▸ TASK REQUIREMENTS:
- A) According to the post on Socinus and penal substitution, in what year did Socinus write De Jesu Christo Servatore?
- B) In two sentences, summarize the post on Socinus and penal substitution.
- C) Write the next part of the post on Socinus and penal substitution, picking up after its final sentence.

▸ GIVEN PASSAGE:
--- --- ---

Faustus Socinus on Penal Substitution--Part Four

Today, I continue my series on Faustus Socinus' (1539-1604) objections to the Penal Substitutionary Theory (PST) of the atonement. Socinus was a radical Reformer of the 16th century and the father of the Unitarian movement. He wrote De Jesu Christo Servatore (The Savior Jesus Christ) in 1574 in reply to advocates of the PST (I am using the translation by Alan W. Gomes, "Faustus Socinus’ De Jesu Christo Servatore, Part III: Historical Introduction, Translation and Critical Notes." Unpublished Ph.D. dissertation, Fuller Theological Seminary, June 1990).

I am continuing with the arguments presented by Socinus in chapter four of his classic work.

12. Even if Jesus had a divine nature [which Socinus denies], his sufferings, which were only in his human nature, would be of no more value than any other human being.

Many biblical expositors say that Christ was composed of a divine and human nature, just as a human being is composed of body and soul. And just as in the case of a human being we acknowledge that some operations are of the body and others of the soul, even so these commentators acknowledge some operations in Christ to be of the human nature and others of the divine nature. Although the same individual, consisting of body and soul, is the one who performs an action, nevertheless the power behind the actions of the body is one thing, and the power of the soul's actions is another. Many actions or operations of the body, because they are completely peculiar to the body, cannot be influenced at all by the soul or mind. Nor can such operations of the body be regarded as furnished with any greater power than if that same action could take place apart from a thinking soul and mind [e.g., in an animal] . . . .

In the case of Christ's passion the conclusion is all the more forceful, since while both the body and the soul can suffer, the divine nature cannot suffer at all; only the human nature can suffer. If a blow, inflicted on the body of a human being, has no greater power per se than if that same blow had been inflicted on some beast, it is much more true that whatever Christ suffered could have in itself no greater power than if some mere man had experienced the identical suffering . . . .

--- --- ---

▸ INFORMATION GIVEN:
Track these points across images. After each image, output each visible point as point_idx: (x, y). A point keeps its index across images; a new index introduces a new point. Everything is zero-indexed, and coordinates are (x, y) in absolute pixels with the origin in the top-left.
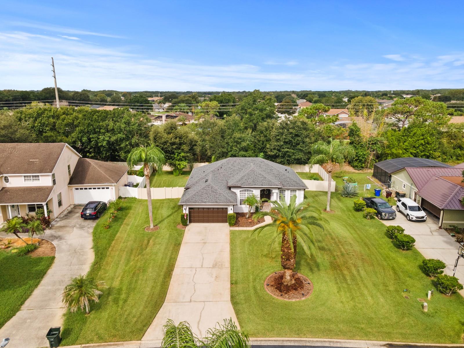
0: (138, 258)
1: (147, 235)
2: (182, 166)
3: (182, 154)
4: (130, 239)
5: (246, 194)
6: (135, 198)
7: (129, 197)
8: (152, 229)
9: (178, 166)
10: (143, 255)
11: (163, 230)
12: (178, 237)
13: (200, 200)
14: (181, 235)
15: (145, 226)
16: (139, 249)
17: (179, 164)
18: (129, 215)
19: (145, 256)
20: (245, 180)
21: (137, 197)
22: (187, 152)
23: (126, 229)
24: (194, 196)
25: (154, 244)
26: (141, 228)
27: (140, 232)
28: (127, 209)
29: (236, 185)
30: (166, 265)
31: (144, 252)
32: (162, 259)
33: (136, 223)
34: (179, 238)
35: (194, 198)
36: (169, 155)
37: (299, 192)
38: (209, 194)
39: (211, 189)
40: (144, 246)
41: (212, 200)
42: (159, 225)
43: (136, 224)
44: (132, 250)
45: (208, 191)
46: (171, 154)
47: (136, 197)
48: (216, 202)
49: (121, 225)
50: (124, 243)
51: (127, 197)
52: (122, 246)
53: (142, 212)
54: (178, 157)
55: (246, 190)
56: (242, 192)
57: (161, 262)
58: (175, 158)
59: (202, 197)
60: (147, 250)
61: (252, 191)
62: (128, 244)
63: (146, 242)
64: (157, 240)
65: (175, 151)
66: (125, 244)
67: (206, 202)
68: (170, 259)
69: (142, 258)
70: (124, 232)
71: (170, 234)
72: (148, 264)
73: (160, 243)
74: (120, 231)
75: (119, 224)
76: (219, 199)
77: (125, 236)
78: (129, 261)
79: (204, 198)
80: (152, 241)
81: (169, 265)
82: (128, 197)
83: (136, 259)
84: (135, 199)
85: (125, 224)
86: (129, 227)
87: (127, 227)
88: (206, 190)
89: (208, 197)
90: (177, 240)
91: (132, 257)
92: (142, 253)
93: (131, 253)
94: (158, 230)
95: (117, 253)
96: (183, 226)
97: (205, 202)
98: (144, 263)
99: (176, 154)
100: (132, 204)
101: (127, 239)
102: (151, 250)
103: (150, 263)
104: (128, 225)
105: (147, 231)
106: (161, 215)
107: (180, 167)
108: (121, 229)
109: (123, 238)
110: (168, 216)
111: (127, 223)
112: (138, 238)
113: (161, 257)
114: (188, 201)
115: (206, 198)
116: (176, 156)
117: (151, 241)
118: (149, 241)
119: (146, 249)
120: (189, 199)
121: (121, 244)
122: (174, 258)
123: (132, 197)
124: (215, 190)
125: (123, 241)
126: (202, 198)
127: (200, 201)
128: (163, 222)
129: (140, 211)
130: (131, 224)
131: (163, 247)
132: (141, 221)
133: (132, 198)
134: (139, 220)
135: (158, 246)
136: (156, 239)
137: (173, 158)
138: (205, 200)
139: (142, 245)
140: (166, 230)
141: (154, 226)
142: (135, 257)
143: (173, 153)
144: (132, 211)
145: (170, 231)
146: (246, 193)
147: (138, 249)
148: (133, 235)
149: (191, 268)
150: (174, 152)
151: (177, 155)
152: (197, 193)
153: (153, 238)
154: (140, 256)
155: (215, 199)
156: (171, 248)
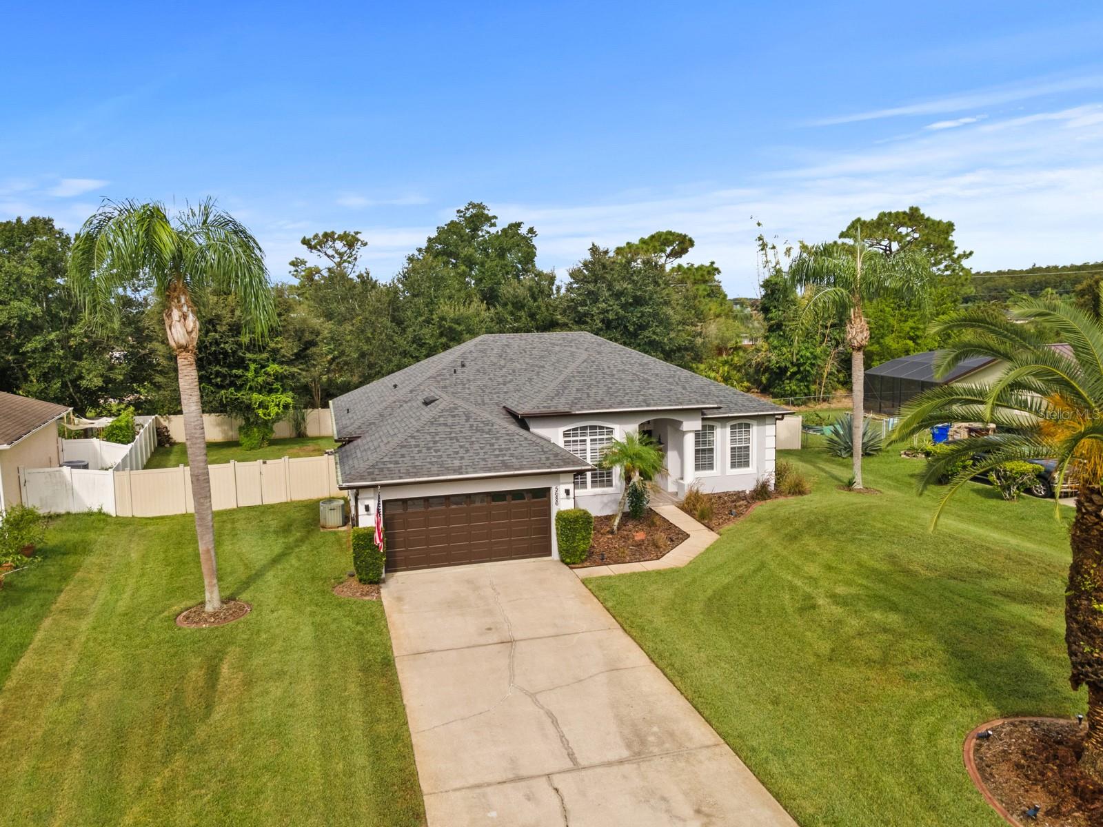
0: (167, 773)
1: (194, 643)
2: (274, 410)
3: (273, 368)
4: (101, 674)
5: (588, 442)
6: (100, 512)
7: (73, 511)
8: (215, 615)
9: (260, 412)
10: (201, 750)
11: (272, 611)
12: (361, 633)
13: (431, 463)
14: (376, 621)
15: (176, 608)
16: (166, 722)
17: (261, 405)
18: (79, 574)
19: (214, 755)
20: (578, 390)
21: (110, 509)
22: (290, 363)
23: (69, 634)
24: (404, 451)
25: (248, 683)
26: (153, 618)
27: (154, 636)
28: (64, 554)
29: (552, 409)
30: (363, 784)
31: (202, 732)
32: (326, 753)
33: (120, 603)
34: (373, 639)
35: (403, 456)
36: (224, 370)
37: (761, 428)
38: (464, 437)
39: (467, 420)
40: (191, 700)
41: (484, 459)
42: (245, 596)
43: (122, 606)
44: (120, 734)
45: (457, 428)
46: (231, 367)
47: (105, 510)
48: (506, 466)
49: (37, 618)
50: (64, 699)
51: (63, 511)
52: (56, 722)
53: (144, 557)
54: (260, 379)
55: (584, 428)
56: (572, 439)
57: (325, 775)
58: (247, 381)
59: (436, 451)
60: (216, 717)
61: (610, 431)
62: (93, 704)
63: (196, 675)
64: (257, 661)
65: (249, 355)
66: (74, 705)
67: (461, 468)
68: (373, 743)
69: (194, 768)
70: (60, 647)
71: (317, 627)
72: (250, 803)
73: (280, 674)
74: (36, 644)
75: (28, 612)
76: (512, 455)
77: (70, 666)
78: (112, 803)
79: (448, 456)
80: (232, 666)
81: (382, 784)
82: (68, 513)
83: (158, 782)
84: (101, 516)
85: (61, 611)
86: (85, 625)
87: (73, 623)
88: (446, 425)
89: (462, 451)
90: (363, 645)
91: (130, 777)
92: (186, 738)
93: (119, 753)
94: (251, 617)
95: (25, 764)
96: (366, 588)
97: (459, 470)
98: (217, 800)
99: (253, 366)
100: (92, 535)
101: (78, 678)
102: (241, 711)
103: (260, 792)
104: (80, 614)
105: (189, 628)
106: (241, 560)
107: (264, 415)
108: (39, 636)
109: (55, 677)
110: (275, 561)
111: (75, 605)
112: (147, 667)
113: (314, 749)
114: (381, 470)
115: (457, 453)
116: (250, 374)
117: (225, 669)
118: (213, 674)
119: (208, 715)
120: (384, 463)
121: (50, 710)
122: (397, 738)
123: (86, 510)
124: (483, 422)
125: (58, 691)
126: (441, 457)
127: (435, 468)
128: (259, 582)
129: (134, 556)
130: (95, 607)
131: (306, 690)
132: (145, 593)
133: (90, 514)
134: (138, 589)
135: (276, 690)
136: (248, 657)
137: (239, 382)
138: (457, 463)
139: (176, 698)
140: (285, 612)
141: (223, 602)
142: (144, 769)
143: (242, 364)
144: (90, 560)
145: (313, 614)
146: (588, 439)
147: (156, 723)
148: (118, 653)
149: (519, 779)
150: (242, 360)
151: (256, 371)
152: (413, 437)
153: (233, 653)
154: (179, 760)
155: (497, 456)
156: (353, 689)
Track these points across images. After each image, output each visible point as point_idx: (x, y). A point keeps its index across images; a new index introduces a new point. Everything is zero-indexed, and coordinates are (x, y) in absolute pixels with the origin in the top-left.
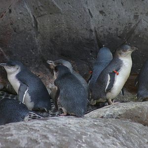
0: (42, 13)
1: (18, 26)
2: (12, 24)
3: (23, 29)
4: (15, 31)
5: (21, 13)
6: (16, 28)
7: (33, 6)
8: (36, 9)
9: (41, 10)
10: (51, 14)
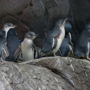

--- --- ---

▸ ANSWERS TO THE EXERCISES:
- A) 1574

- B) Continuing a series on Faustus Socinus' objections to the penal substitutionary theory of the atonement, the post turns to an argument from chapter four of his 1574 work De Jesu Christo Servatore. Socinus argues that even if Jesus had a divine nature, his sufferings took place only in his human nature, since the divine nature cannot suffer, so they would have no more value than the same sufferings undergone by a mere man.

- C)
The divine nature cannot be injured, troubled ordisturbed by the afflictions of the human nature, nor can it be genuinely involved in such disturbances in any way.

You yourself admit that Christ's divine nature suffered only through the “communication of attributes.” Apparently your doctrine of satis-faction has not blinded you to such an extent that you cannot clearly see that the divine nature cannot literally suffer. Therefore, that infinite power which you claim is supplied by the divine nature does not literally belong to Christ's sufferings through the communication of attributes, either
(pp. 72-73).

13. Even if the divine nature could suffer, it would not mean that the sufferings are of infinite value.

The question here is whether Christ's sufferings are of infinite worth. If we consider all of God's works one by one, we will find that none of them are of infinite worth, however valuable they may be. Even the angels are not of infinite worth, since they have certain ordained ends and limits, from which they derive their value, as it were. It is only in God himself, and in whatever naturally and continually inheres in him (if one can speak in this way about God) that you will find infinite value. Therefore, even if we wish to understand the term “passion” in this context to refer to the very feeling of suffering, we still could not conclude that the divine passions are of infinite value. That is because such sufferings do not inhere in God either continually or naturally (pp. 75-76).

14. Even if the sufferings of Jesus, because of his divinity, were deemed to be of infinite value, they would only pay the penalty owed by one man not all of humanity.

Perhaps we might say that the infinity of time which could not rightly be demanded of us (since our transgressions were only temporary) takes the place of the infinite price which each of us owed but were unable to pay. Assuming that we may be freed from our guilt through payment made by someone else on our behalf, why was not each one of us bound to pay an infinity of price in place of an infinity of time through someone else, to the degree that we could not do so on our own?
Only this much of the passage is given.